Construction project unearths Paducah history

For the first time in nearly 70 years, we’re getting a glimpse of what’s beneath Paducah’s Kentucky Avenue. Some of the dug-up dirt and wood reveal a path once taken by mules that pulled the city’s first streetcars in 1872.

Local historian and Paducah Railroad Museum volunteer Bob Johnston devoted much of his life learning about Paducah’s past. The streetcars were phased out in the 1930s, making way for buses that he remembers taking to run errands with his family. “This particular location is where the streetcars, part of the trolley car system, crossed Kentucky Avenue,” Johnston said.

Spikes from cross ties haven’t seen daylight in decades.
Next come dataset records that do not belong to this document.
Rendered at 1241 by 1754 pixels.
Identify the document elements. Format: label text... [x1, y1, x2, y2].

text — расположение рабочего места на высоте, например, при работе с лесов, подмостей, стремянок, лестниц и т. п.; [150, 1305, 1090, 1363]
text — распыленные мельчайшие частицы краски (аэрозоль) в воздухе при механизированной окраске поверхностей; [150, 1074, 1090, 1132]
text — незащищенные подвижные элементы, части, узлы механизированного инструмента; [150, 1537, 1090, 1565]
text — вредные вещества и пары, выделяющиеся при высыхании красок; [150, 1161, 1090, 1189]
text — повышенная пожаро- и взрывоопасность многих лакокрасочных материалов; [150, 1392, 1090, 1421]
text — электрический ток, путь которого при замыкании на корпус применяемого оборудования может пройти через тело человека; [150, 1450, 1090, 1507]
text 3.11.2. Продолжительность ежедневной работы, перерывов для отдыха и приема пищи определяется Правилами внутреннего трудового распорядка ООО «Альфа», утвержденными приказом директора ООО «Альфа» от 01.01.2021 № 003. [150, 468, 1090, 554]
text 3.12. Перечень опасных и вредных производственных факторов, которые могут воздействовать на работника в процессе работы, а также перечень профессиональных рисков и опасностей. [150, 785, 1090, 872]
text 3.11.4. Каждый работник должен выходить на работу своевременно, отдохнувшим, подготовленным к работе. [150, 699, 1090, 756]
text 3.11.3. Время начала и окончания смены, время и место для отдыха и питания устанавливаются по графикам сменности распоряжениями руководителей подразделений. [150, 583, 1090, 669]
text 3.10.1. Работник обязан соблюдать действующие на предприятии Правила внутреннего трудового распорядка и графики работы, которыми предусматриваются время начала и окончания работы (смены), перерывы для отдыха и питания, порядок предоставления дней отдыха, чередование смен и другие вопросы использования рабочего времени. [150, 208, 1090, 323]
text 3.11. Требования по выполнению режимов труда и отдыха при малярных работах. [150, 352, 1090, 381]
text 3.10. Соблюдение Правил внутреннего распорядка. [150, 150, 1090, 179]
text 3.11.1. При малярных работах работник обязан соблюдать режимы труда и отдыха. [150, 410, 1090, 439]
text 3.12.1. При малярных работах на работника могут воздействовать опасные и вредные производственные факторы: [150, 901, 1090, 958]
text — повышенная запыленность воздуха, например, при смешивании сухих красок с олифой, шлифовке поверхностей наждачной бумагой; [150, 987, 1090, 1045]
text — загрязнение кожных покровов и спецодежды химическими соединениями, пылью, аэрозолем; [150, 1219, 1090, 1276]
Kentucky Transportation Cabinet spokesman Keith Todd said these discoveries may be the beginning of a larger history lesson.
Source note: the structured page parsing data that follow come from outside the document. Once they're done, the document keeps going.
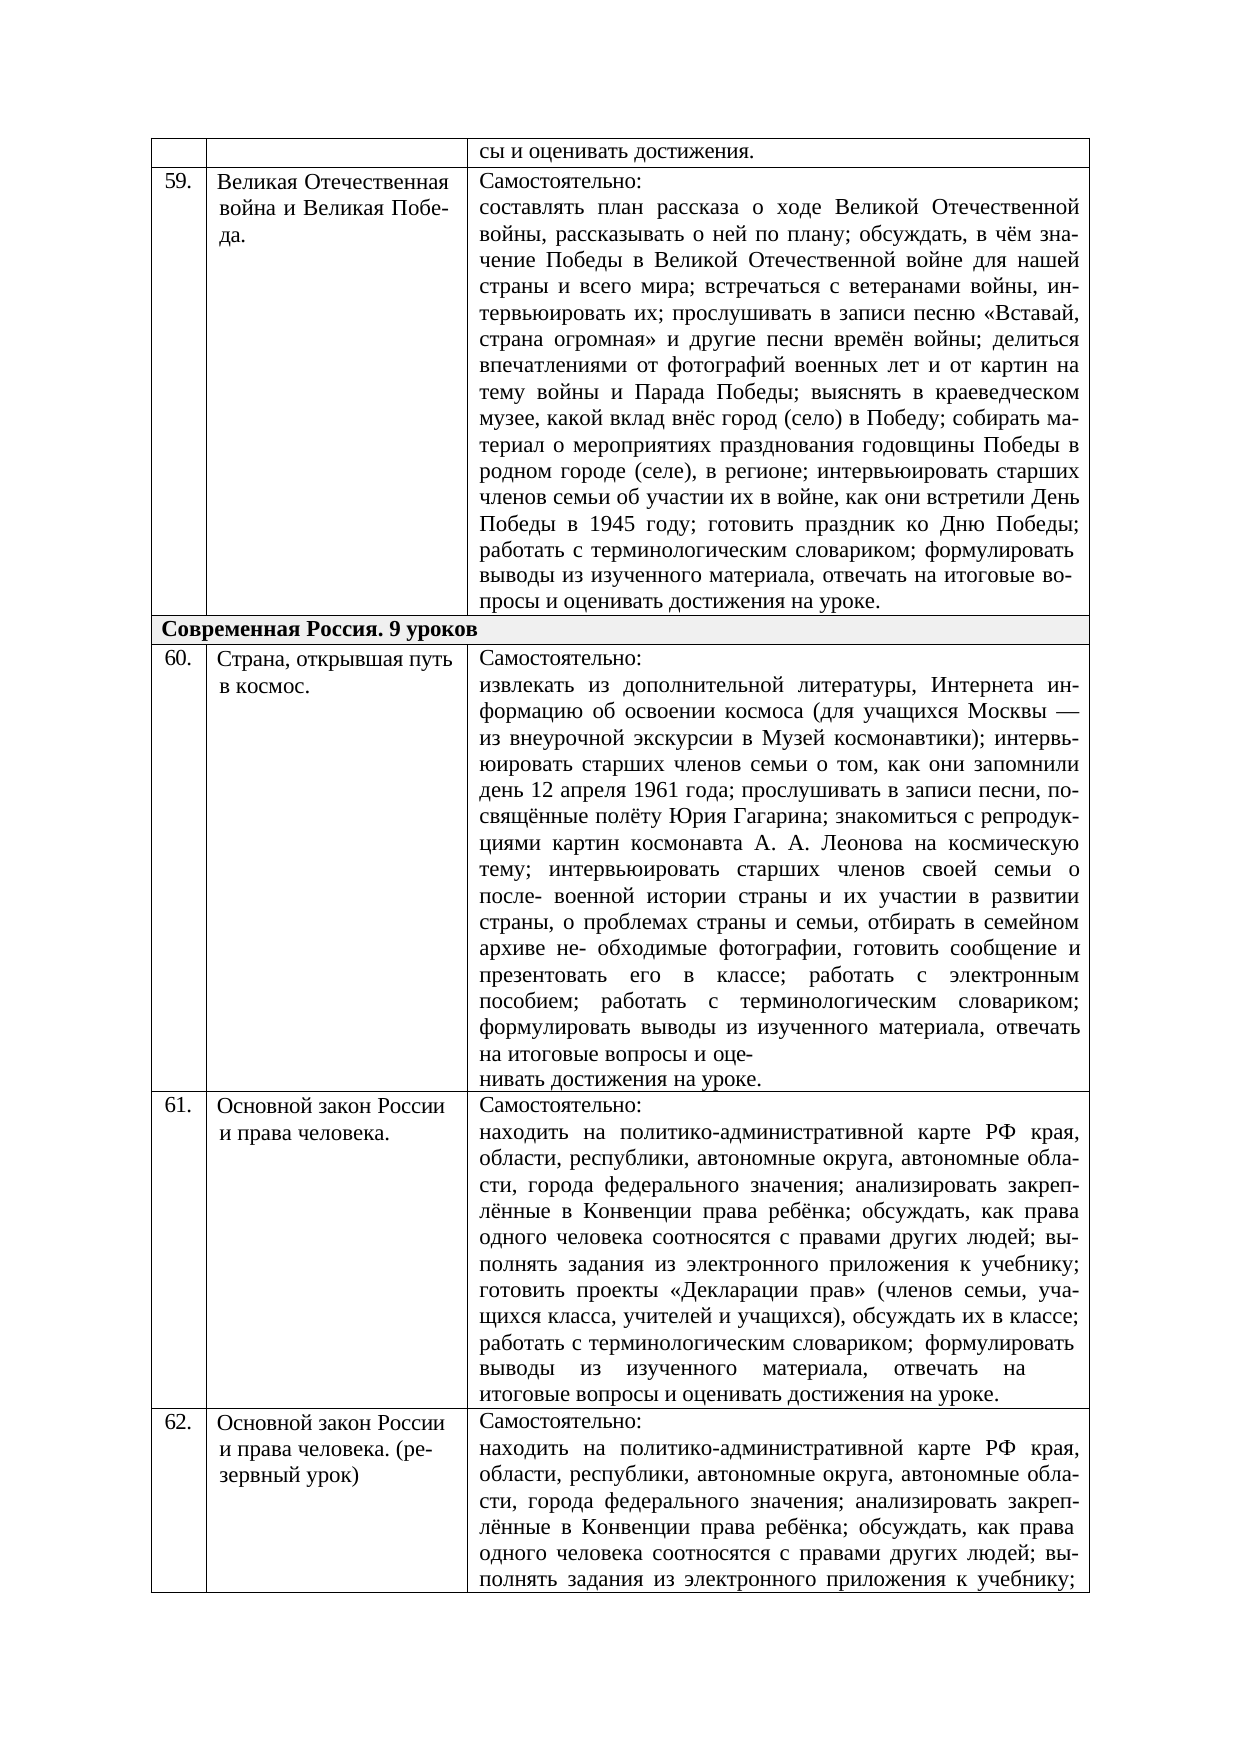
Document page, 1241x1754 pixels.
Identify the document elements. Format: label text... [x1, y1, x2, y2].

table_header [152, 139, 206, 167]
table_cell 62. [152, 1409, 206, 1592]
table_cell Великая Отечественная война и Великая Побе- да. [207, 168, 467, 615]
table_cell Самостоятельно: составлять план рассказа о ходе Великой Отечественной войны, рассказывать о ней по плану; обсуждать, в чём зна- чение Победы в Великой Отечественной войне для нашей страны и всего мира; встречаться с ветеранами войны, ин- тервьюировать их; прослушивать в записи песню «Вставай, страна огромная» и другие песни времён войны; делиться впечатлениями от фотографий военных лет и от картин на тему войны и Парада Победы; выяснять в краеведческом музее, какой вклад внёс город (село) в Победу; собирать ма- териал о мероприятиях празднования годовщины Победы в родном городе (селе), в регионе; интервьюировать старших членов семьи об участии их в войне, как они встретили День Победы в 1945 году; готовить праздник ко Дню Победы; работать с терминологическим словариком; формулировать выводы из изученного материала, отвечать на итоговые во- просы и оценивать достижения на уроке. [468, 168, 1089, 615]
table_cell 60. [152, 645, 206, 1091]
table_header сы и оценивать достижения. [468, 139, 1089, 167]
table_cell Основной закон России и права человека. [207, 1092, 467, 1408]
table_header [207, 139, 467, 167]
table_cell Самостоятельно: извлекать из дополнительной литературы, Интернета ин- формацию об освоении космоса (для учащихся Москвы — из внеурочной экскурсии в Музей космонавтики); интервь- юировать старших членов семьи о том, как они запомнили день 12 апреля 1961 года; прослушивать в записи песни, по- свящённые полёту Юрия Гагарина; знакомиться с репродук- циями картин космонавта А. А. Леонова на космическую тему; интервьюировать старших членов своей семьи о после- военной истории страны и их участии в развитии страны, о проблемах страны и семьи, отбирать в семейном архиве не- обходимые фотографии, готовить сообщение и презентовать его в классе; работать с электронным пособием; работать с терминологическим словариком; формулировать выводы из изученного материала, отвечать на итоговые вопросы и оце- нивать достижения на уроке. [468, 645, 1089, 1091]
table_cell Самостоятельно: находить на политико-административной карте РФ края, области, республики, автономные округа, автономные обла- сти, города федерального значения; анализировать закреп- лённые в Конвенции права ребёнка; обсуждать, как права одного человека соотносятся с правами других людей; вы- полнять задания из электронного приложения к учебнику; [468, 1409, 1089, 1592]
table_cell Самостоятельно: находить на политико-административной карте РФ края, области, республики, автономные округа, автономные обла- сти, города федерального значения; анализировать закреп- лённые в Конвенции права ребёнка; обсуждать, как права одного человека соотносятся с правами других людей; вы- полнять задания из электронного приложения к учебнику; готовить проекты «Декларации прав» (членов семьи, уча- щихся класса, учителей и учащихся), обсуждать их в классе; работать с терминологическим словариком; формулировать выводы из изученного материала, отвечать на итоговые вопросы и оценивать достижения на уроке. [468, 1092, 1089, 1408]
table_cell 61. [152, 1092, 206, 1408]
table_cell 59. [152, 168, 206, 615]
table_cell Современная Россия. 9 уроков [152, 616, 1089, 644]
table_cell Страна, открывшая путь в космос. [207, 645, 467, 1091]
table_cell Основной закон России и права человека. (ре- зервный урок) [207, 1409, 467, 1592]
“They’ll come back and more gently remove some of the earth underneath the roadway to get down to the water lines, the drainage lines. But they have bumped into a couple things so far, and this trolley line right here happens to be one of them,” Todd said.

It’s what you don’t see that could have the biggest back-story. Eight different rail lines crisscrossed Paducah. Johnston said the height of World War II changed the city’s landscape.

“When I was growing up the rails were still in the street on Broadway, all over. But during World War II they dug them up to use for the scrap drive,” Johnston said.